## Exercise input
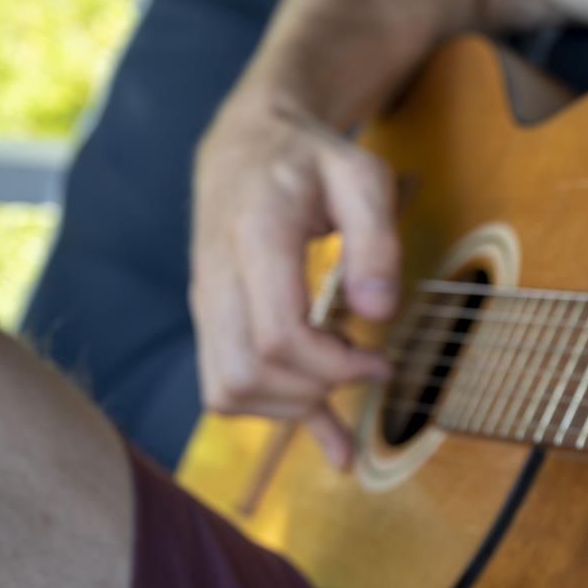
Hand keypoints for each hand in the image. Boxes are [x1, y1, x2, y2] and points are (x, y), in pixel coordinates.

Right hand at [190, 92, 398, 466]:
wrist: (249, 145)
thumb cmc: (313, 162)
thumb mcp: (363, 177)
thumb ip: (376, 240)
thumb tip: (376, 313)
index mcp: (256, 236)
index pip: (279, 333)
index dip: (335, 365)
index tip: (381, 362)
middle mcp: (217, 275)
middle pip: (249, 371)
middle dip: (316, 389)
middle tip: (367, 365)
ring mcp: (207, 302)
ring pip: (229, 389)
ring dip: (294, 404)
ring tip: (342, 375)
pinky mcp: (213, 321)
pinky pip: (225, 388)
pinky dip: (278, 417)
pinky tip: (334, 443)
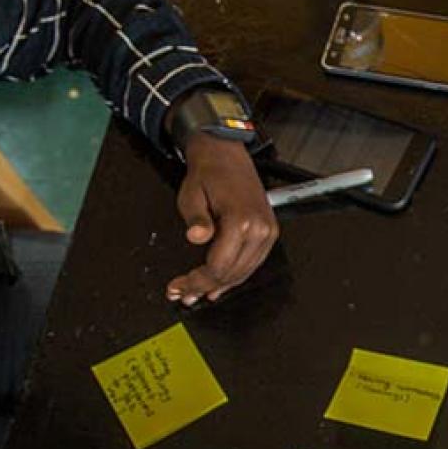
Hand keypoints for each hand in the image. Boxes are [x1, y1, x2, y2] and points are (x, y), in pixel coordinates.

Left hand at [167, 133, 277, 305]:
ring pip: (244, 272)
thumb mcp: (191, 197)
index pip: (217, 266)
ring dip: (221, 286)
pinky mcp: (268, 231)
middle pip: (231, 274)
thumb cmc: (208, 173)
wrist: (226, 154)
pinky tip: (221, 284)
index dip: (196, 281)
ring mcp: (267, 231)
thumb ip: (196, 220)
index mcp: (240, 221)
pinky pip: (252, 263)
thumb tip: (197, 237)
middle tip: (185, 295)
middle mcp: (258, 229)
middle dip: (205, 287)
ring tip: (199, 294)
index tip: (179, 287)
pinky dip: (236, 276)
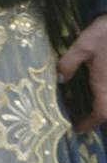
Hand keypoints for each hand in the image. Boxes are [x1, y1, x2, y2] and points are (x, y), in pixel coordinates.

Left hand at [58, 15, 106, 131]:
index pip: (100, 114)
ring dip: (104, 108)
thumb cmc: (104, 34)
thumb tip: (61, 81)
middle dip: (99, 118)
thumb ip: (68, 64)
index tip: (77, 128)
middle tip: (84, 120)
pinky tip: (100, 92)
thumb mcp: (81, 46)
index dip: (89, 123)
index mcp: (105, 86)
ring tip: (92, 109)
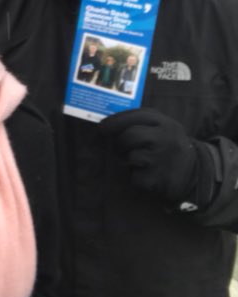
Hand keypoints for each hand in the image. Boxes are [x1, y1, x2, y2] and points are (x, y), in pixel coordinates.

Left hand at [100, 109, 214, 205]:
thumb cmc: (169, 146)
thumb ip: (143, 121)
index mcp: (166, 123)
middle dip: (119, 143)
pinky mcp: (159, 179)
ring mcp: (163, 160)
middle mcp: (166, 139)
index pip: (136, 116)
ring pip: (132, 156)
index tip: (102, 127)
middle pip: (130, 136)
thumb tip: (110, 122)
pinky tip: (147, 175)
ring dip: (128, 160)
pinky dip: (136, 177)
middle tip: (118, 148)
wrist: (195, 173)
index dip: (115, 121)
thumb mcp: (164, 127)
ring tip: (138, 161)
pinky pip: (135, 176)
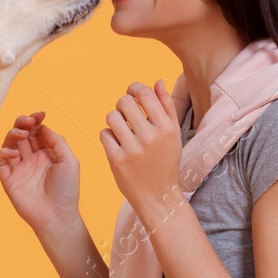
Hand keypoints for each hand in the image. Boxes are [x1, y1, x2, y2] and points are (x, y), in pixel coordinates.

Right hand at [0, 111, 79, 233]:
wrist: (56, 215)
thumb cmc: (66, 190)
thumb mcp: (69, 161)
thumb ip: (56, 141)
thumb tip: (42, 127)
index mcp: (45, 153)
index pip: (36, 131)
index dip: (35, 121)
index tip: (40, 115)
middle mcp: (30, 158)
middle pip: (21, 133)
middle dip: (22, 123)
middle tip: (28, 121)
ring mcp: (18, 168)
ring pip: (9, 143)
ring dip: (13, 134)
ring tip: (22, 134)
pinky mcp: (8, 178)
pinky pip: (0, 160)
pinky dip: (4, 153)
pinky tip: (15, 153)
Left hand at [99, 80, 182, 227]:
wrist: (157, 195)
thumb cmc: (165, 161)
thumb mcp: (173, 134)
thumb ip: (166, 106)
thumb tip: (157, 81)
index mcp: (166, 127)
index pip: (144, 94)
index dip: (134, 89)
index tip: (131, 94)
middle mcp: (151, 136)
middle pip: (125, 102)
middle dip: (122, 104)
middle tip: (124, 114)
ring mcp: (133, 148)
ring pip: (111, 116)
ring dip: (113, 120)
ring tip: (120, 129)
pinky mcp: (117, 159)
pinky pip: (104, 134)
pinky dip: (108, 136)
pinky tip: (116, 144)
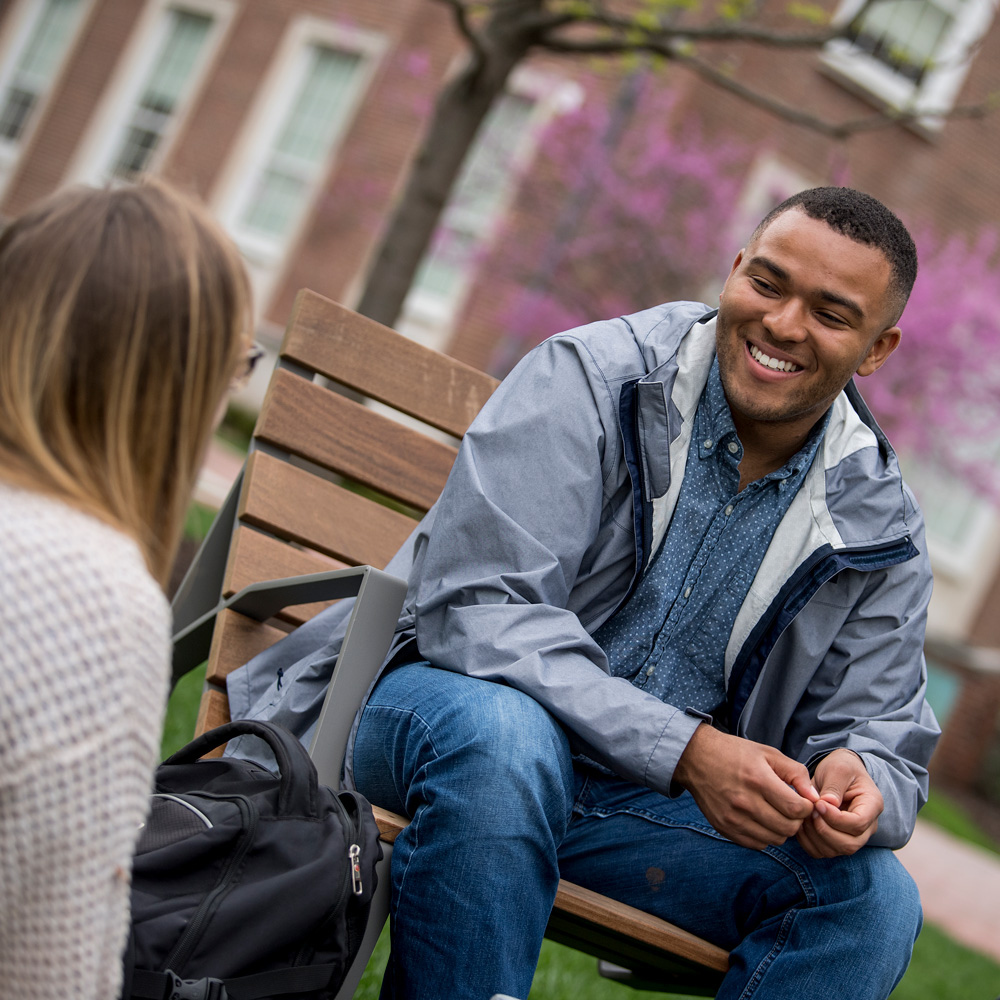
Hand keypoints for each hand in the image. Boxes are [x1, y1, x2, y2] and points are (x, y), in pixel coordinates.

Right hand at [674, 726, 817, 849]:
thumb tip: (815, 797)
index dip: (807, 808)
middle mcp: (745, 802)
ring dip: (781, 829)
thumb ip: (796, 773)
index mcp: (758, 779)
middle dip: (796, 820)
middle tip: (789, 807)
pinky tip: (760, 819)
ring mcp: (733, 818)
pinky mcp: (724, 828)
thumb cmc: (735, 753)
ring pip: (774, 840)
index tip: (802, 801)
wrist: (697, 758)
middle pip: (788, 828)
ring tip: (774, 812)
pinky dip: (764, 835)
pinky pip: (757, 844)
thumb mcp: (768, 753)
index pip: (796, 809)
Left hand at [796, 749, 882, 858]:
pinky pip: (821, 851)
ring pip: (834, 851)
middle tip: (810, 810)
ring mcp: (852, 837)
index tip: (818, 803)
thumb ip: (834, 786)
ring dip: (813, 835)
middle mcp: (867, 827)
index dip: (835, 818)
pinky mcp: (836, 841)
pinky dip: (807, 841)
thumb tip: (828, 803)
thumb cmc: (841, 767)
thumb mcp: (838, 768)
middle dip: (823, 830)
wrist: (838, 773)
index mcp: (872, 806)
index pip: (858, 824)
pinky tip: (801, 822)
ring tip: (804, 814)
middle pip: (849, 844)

...

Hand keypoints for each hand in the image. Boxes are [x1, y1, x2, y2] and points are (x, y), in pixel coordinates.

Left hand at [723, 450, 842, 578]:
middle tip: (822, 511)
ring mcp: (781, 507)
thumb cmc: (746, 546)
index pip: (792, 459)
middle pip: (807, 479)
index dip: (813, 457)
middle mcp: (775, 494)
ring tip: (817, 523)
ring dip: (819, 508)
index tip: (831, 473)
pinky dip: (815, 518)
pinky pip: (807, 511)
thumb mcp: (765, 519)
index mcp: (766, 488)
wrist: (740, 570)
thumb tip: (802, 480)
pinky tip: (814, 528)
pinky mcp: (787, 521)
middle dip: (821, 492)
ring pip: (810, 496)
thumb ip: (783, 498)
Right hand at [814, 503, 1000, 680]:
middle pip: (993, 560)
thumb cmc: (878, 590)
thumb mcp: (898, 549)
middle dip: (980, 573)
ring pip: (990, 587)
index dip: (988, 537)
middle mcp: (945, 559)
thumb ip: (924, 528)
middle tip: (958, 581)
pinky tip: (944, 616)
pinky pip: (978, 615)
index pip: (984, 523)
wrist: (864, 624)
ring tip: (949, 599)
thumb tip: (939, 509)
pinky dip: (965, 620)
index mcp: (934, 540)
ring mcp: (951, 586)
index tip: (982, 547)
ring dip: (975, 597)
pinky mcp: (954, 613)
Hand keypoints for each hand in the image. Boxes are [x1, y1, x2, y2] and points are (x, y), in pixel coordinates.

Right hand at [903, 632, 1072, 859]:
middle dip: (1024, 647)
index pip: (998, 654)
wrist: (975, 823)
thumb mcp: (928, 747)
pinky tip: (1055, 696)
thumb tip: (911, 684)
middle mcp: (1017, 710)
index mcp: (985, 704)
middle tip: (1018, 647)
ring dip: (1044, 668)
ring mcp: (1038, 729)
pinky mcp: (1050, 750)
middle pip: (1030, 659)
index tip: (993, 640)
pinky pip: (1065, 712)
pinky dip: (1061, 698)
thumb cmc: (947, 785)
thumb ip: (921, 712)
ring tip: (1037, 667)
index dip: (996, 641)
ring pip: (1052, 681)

## Task instructions
Across the preceding records, count the lines with the word "Right" in them and give that figure alone.

## Reply
5